'Friend of you' - a gesture towards the beach - 'no good, eh? Now... walk, Mister Bond. Slow slow.'
Bond was on the point of obeying when the other lurched abruptly as if slapped hard on the back and the unmistakable sharp bang of a medium-calibre cartridge came apparently from beneath their feet, immediately followed by the sound, thin but clear, of a rifle-bolt being pulled back and returned. There was one echo of the shot, distant and delayed.
The man's gun-arm had dropped. His eyes held Bond's with a dreadful look of puzzlement, of pleading to be told how this thing could have happened. Bond said hoarsely, 'You've been shot with a rifle, from the beach.' His heart was thumping. He never knew if his message was understood. The Russian had half turned to look behind him when a second shot flung him off balance. He went down the slope in a sort of slack-limbed dive and finished with his face in a heap of small stones. There was a patch of blood on one shoulder-blade and another above the hip.
After scooping up the Walther Bond made it to the beach in two minutes. Litsas had the dinghy already in the water, pushed off at once and grabbed the oars.

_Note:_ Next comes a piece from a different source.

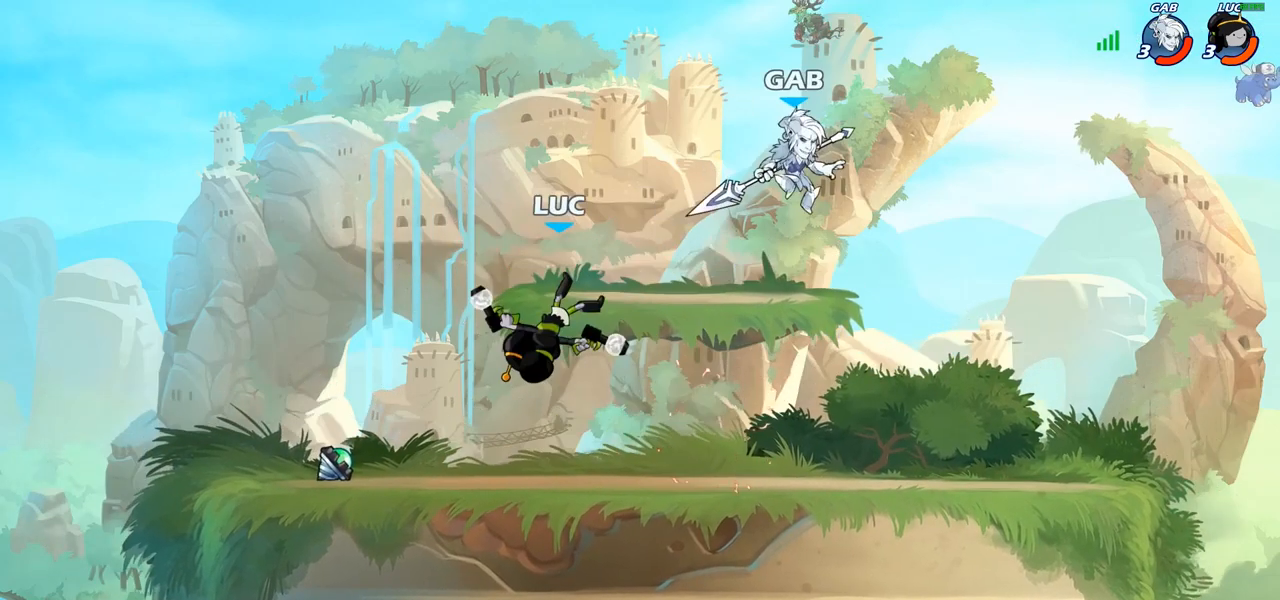
{"buttons": ["R1", "R2"], "left_stick": "center", "right_stick": "center", "events": [[67, "left_stick", "right"], [150, "left_stick", "down-right"], [300, "left_stick", "right"], [483, "R1", "down"], [483, "R2", "down"], [483, "left_stick", "center"]]}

'Good shooting, Niko,' said Bond at length.
'Not bad, eh? Uphill too, but fighting in Greece makes you used to that. Anyhow, not more than two hundred yards. I dropped a Jerry staff-sergeant once at six hundred with that little beauty.' He gave the Lee Enfield, now lying across Bond's lap, an affectionate nod. 'These fellows today forget all about the rifle. If they see nothing for fifty feet all round they think they're safe. Eh, I bet our friend up there had a very big shock when I hit him.'
'He did,' said Bond in a hard voice, remembering the look on the man's face.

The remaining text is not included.